Hi and thanks for reading.
I'm new to this game so please forgive me.
I have just purchased a UX1 toneport device and have connected it up. Initially I was a little confused. Playing the guitar through the toneport, I could see that a signal was received in Gearbox but couldn't hear a thing. I didn't realise that I needed to connect the Toneport to some speakers! The thing is that I was assuming it would be the same as my Evolution USB keyboard and software synth setup, in that the sound was simply there. Anyhow, what is the best approach. Do I connect the Toneport analog outs (left and right) to the soundcard input (is there such a cable for this, or do I connect the soundcard output to the Toneport line inputs (left and right).
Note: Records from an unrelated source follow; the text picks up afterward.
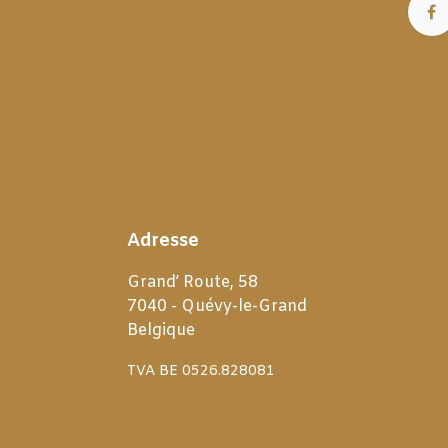
Adresse
Grand’ Route, 58
7040 - Quévy-le-Grand
Belgique
TVA BE 0526.828081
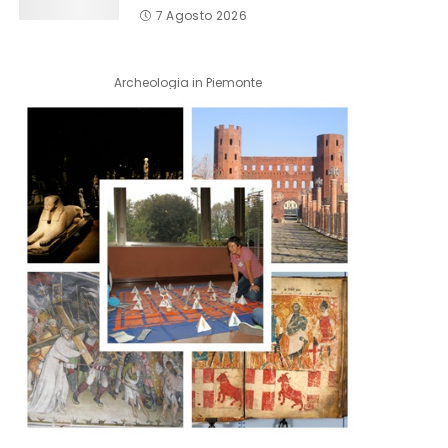
7 Agosto 2026
Archeologia in Piemonte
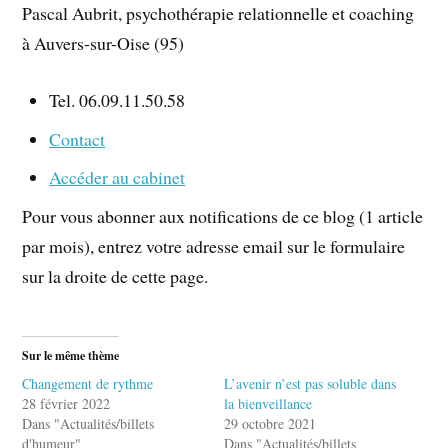
Pascal Aubrit, psychothérapie relationnelle et coaching
à Auvers-sur-Oise (95)
Tel. 06.09.11.50.58
Contact
Accéder au cabinet
Pour vous abonner aux notifications de ce blog (1 article
par mois), entrez votre adresse email sur le formulaire
sur la droite de cette page.
Sur le même thème
Changement de rythme
L’avenir n’est pas soluble dans
28 février 2022
la bienveillance
Dans "Actualités/billets
29 octobre 2021
d'humeur"
Dans "Actualités/billets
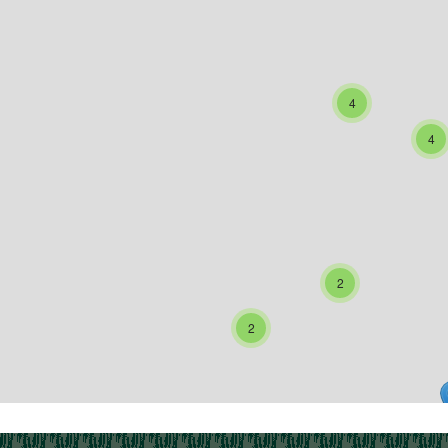
4
4
2
2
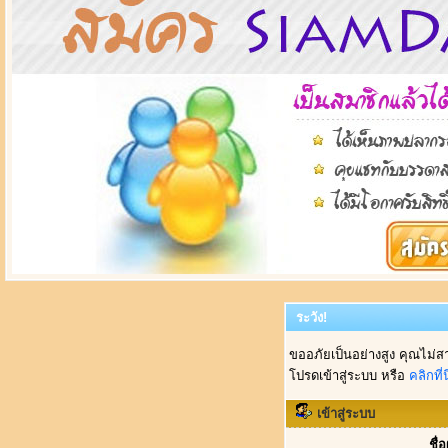
ระวัง!
ขออภัยเป็นอย่างสูง คุณไม่ส
โปรดเข้าสู่ระบบ หรือ
คลิกที่นี
เข้าสู่ระบบ
ชื่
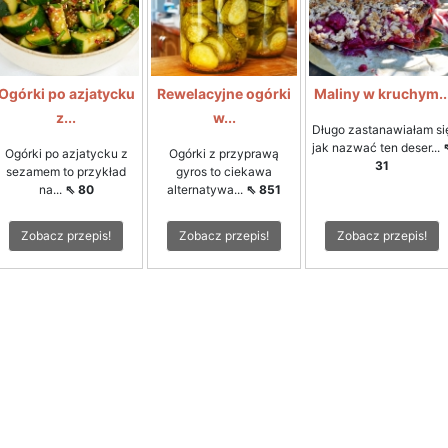
Ogórki po azjatycku
Rewelacyjne ogórki
Maliny w kruchym..
z...
w...
Długo zastanawiałam si
jak nazwać ten deser...
Ogórki po azjatycku z
Ogórki z przyprawą
31
sezamem to przykład
gyros to ciekawa
na...
⇖ 80
alternatywa...
⇖ 851
Zobacz przepis!
Zobacz przepis!
Zobacz przepis!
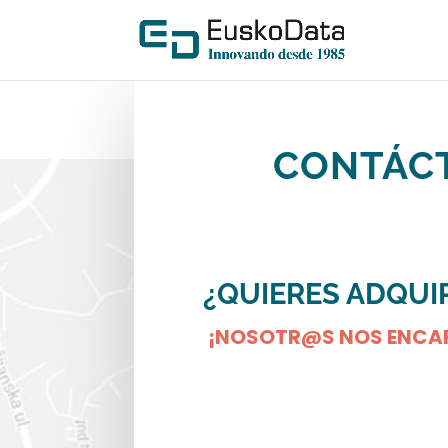
CONTÁC
¿QUIERES ADQUI
¡NOSOTR@S NOS ENCA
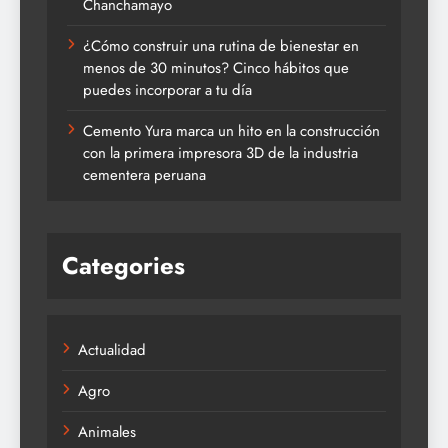
Chanchamayo
¿Cómo construir una rutina de bienestar en
menos de 30 minutos? Cinco hábitos que
puedes incorporar a tu día
Cemento Yura marca un hito en la construcción
con la primera impresora 3D de la industria
cementera peruana
Categories
Actualidad
Agro
Animales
This is confusing the hell out of me.
Here are my requirements.
1. I would like all sound to come out of the speakers (5.1) that are attached to my soundcard.
2. I want to play the bass, guitar and vocals through the Toneport
3. I want to play software synths via my Evolution USB keyboard.
4. I'd like to record the lot in the supplied Ableton live.
I'm guessing that I just need to connect the two analog outs from the Toneport to the input on my soundcard but I'd appreciate your advice please.
Thanks.
It will work, but I don't recommend it. It defeats the ToneDire
It will work, but I don't recommend it. It defeats the ToneDirect monitoring feature of the TonePort, which is to me one of its biggest pluses.
Any time you listen "through" your soundcard, you are going to add latency. I would be very surprised if you could maintain a playable latency doing it this way; though, it depends on your soundcard. Since you mention 5.1 speakers, I'm going to assume it's just a multimedia card (like an Audigy or SBLive or something similar), in which case my honest and not-intentionally-snobby (I'm a hobbyist with little money, same as many of us here!) advice is to skip the TonePort-to-Soundcard route.
The TonePort is a capable soundcard in and of itself. It will play all of your media files, your sequenced songs, and allow you to monitor your tone with negligible latency. Either buy a cable splitter and plug your TP directly into the stereo component of the 5.1 (your main front left and right speakers), or buy separate stereo speakers for the TonePort. Or, do your recording with headphones plugged into the TP.